#### RECORDS FOR THIS EXERCISE

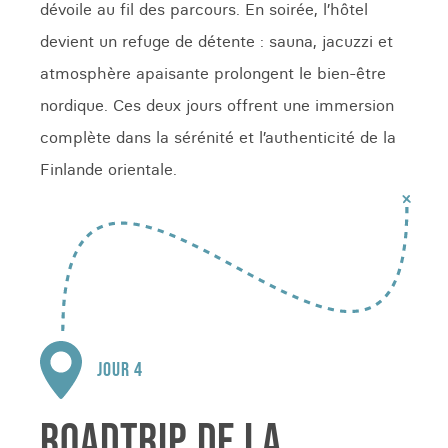
dévoile au fil des parcours. En soirée, l’hôtel
devient un refuge de détente : sauna, jacuzzi et
atmosphère apaisante prolongent le bien-être
nordique. Ces deux jours offrent une immersion
complète dans la sérénité et l’authenticité de la
Finlande orientale.
JOUR 4
ROADTRIP DE LA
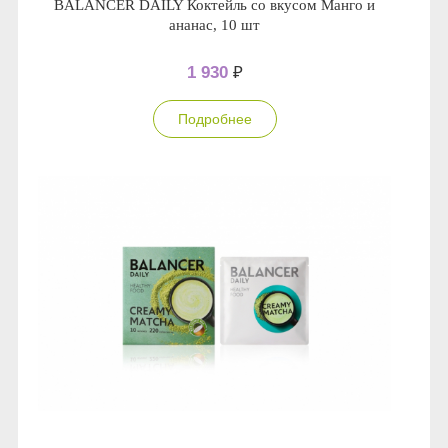
BALANCER DAILY Коктейль со вкусом Манго и
ананас, 10 шт
1 930
₽
Подробнее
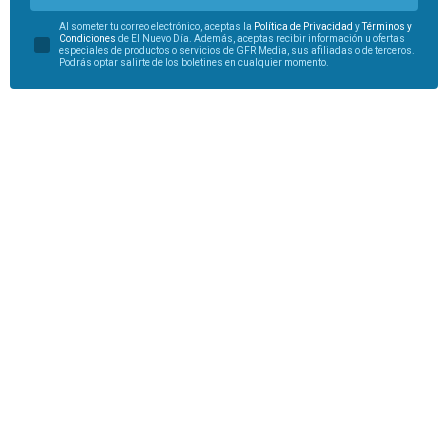
Al someter tu correo electrónico, aceptas la
Política de Privacidad
y
Términos y
Condiciones
de El Nuevo Día. Además, aceptas recibir información u ofertas
especiales de productos o servicios de GFR Media, sus afiliadas o de terceros.
Podrás optar salirte de los boletines en cualquier momento.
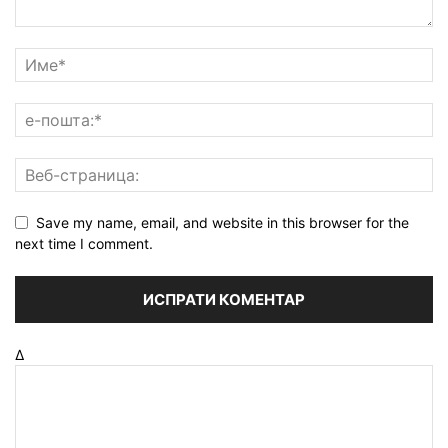
Save my name, email, and website in this browser for the
next time I comment.
Δ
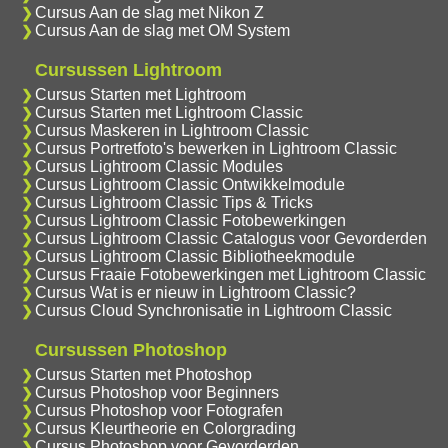
Cursus Aan de slag met Nikon Z
Cursus Aan de slag met OM System
Cursussen Lightroom
Cursus Starten met Lightroom
Cursus Starten met Lightroom Classic
Cursus Maskeren in Lightroom Classic
Cursus Portretfoto's bewerken in Lightroom Classic
Cursus Lightroom Classic Modules
Cursus Lightroom Classic Ontwikkelmodule
Cursus Lightroom Classic Tips & Tricks
Cursus Lightroom Classic Fotobewerkingen
Cursus Lightroom Classic Catalogus voor Gevorderden
Cursus Lightroom Classic Bibliotheekmodule
Cursus Fraaie Fotobewerkingen met Lightroom Classic
Cursus Wat is er nieuw in Lightroom Classic?
Cursus Cloud Synchronisatie in Lightroom Classic
Cursussen Photoshop
Cursus Starten met Photoshop
Cursus Photoshop voor Beginners
Cursus Photoshop voor Fotografen
Cursus Kleurtheorie en Colorgrading
Cursus Photoshop voor Gevorderden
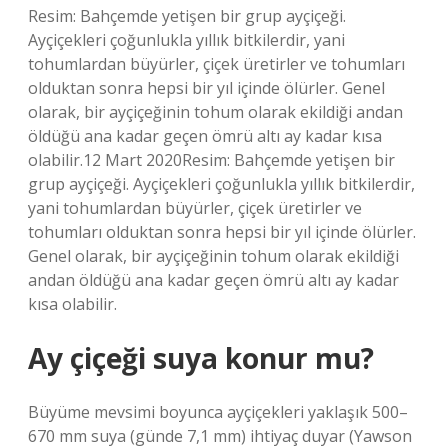
Resim: Bahçemde yetişen bir grup ayçiçeği.
Ayçiçekleri çoğunlukla yıllık bitkilerdir, yani
tohumlardan büyürler, çiçek üretirler ve tohumları
olduktan sonra hepsi bir yıl içinde ölürler. Genel
olarak, bir ayçiçeğinin tohum olarak ekildiği andan
öldüğü ana kadar geçen ömrü altı ay kadar kısa
olabilir.12 Mart 2020Resim: Bahçemde yetişen bir
grup ayçiçeği. Ayçiçekleri çoğunlukla yıllık bitkilerdir,
yani tohumlardan büyürler, çiçek üretirler ve
tohumları olduktan sonra hepsi bir yıl içinde ölürler.
Genel olarak, bir ayçiçeğinin tohum olarak ekildiği
andan öldüğü ana kadar geçen ömrü altı ay kadar
kısa olabilir.
Ay çiçeği suya konur mu?
Büyüme mevsimi boyunca ayçiçekleri yaklaşık 500–
670 mm suya (günde 7,1 mm) ihtiyaç duyar (Yawson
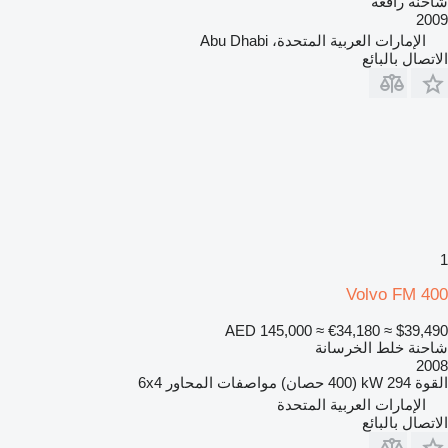
شاحنة رافعة
2009
الإمارات العربية المتحدة، Abu Dhabi
الاتصال بالبائع
1
Volvo FM 400
AED 145,000
≈ €34,180
≈ $39,490
شاحنة خلط الخرسانة
2008
القوة
294 kW (400 حصان)
مواصفات المحاور
6x4
الإمارات العربية المتحدة
الاتصال بالبائع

########

**EXERCISE DETAILS:** Retype the text from the listing above line for line with no changes. Omit the pictures from your output.

**RESULT OF THIS TASK:**
dévoile au fil des parcours. En soirée, l’hôtel
devient un refuge de détente : sauna, jacuzzi et
atmosphère apaisante prolongent le bien-être
nordique. Ces deux jours offrent une immersion
complète dans la sérénité et l’authenticité de la
Finlande orientale.
JOUR 4
ROADTRIP DE LA
BALANCER DAILY Коктейль со вкусом Манго и
ананас, 10 шт
1 930
₽
Подробнее
Al someter tu correo electrónico, aceptas la
Política de Privacidad
y
Términos y
Condiciones
de El Nuevo Día. Además, aceptas recibir información u ofertas
especiales de productos o servicios de GFR Media, sus afiliadas o de terceros.
Podrás optar salirte de los boletines en cualquier momento.
Save my name, email, and website in this browser for the
next time I comment.
Δ
Cursus Aan de slag met Nikon Z
Cursus Aan de slag met OM System
Cursussen Lightroom
Cursus Starten met Lightroom
Cursus Starten met Lightroom Classic
Cursus Maskeren in Lightroom Classic
Cursus Portretfoto's bewerken in Lightroom Classic
Cursus Lightroom Classic Modules
Cursus Lightroom Classic Ontwikkelmodule
Cursus Lightroom Classic Tips & Tricks
Cursus Lightroom Classic Fotobewerkingen
Cursus Lightroom Classic Catalogus voor Gevorderden
Cursus Lightroom Classic Bibliotheekmodule
Cursus Fraaie Fotobewerkingen met Lightroom Classic
Cursus Wat is er nieuw in Lightroom Classic?
Cursus Cloud Synchronisatie in Lightroom Classic
Cursussen Photoshop
Cursus Starten met Photoshop
Cursus Photoshop voor Beginners
Cursus Photoshop voor Fotografen
Cursus Kleurtheorie en Colorgrading
Cursus Photoshop voor Gevorderden
Resim: Bahçemde yetişen bir grup ayçiçeği.
Ayçiçekleri çoğunlukla yıllık bitkilerdir, yani
tohumlardan büyürler, çiçek üretirler ve tohumları
olduktan sonra hepsi bir yıl içinde ölürler. Genel
olarak, bir ayçiçeğinin tohum olarak ekildiği andan
öldüğü ana kadar geçen ömrü altı ay kadar kısa
olabilir.12 Mart 2020Resim: Bahçemde yetişen bir
grup ayçiçeği. Ayçiçekleri çoğunlukla yıllık bitkilerdir,
yani tohumlardan büyürler, çiçek üretirler ve
tohumları olduktan sonra hepsi bir yıl içinde ölürler.
Genel olarak, bir ayçiçeğinin tohum olarak ekildiği
andan öldüğü ana kadar geçen ömrü altı ay kadar
kısa olabilir.
Ay çiçeği suya konur mu?
Büyüme mevsimi boyunca ayçiçekleri yaklaşık 500–
670 mm suya (günde 7,1 mm) ihtiyaç duyar (Yawson
شاحنة رافعة
2009
الإمارات العربية المتحدة، Abu Dhabi
الاتصال بالبائع
1
Volvo FM 400
AED 145,000
≈ €34,180
≈ $39,490
شاحنة خلط الخرسانة
2008
القوة
294 kW (400 حصان)
مواصفات المحاور
6x4
الإمارات العربية المتحدة
الاتصال بالبائع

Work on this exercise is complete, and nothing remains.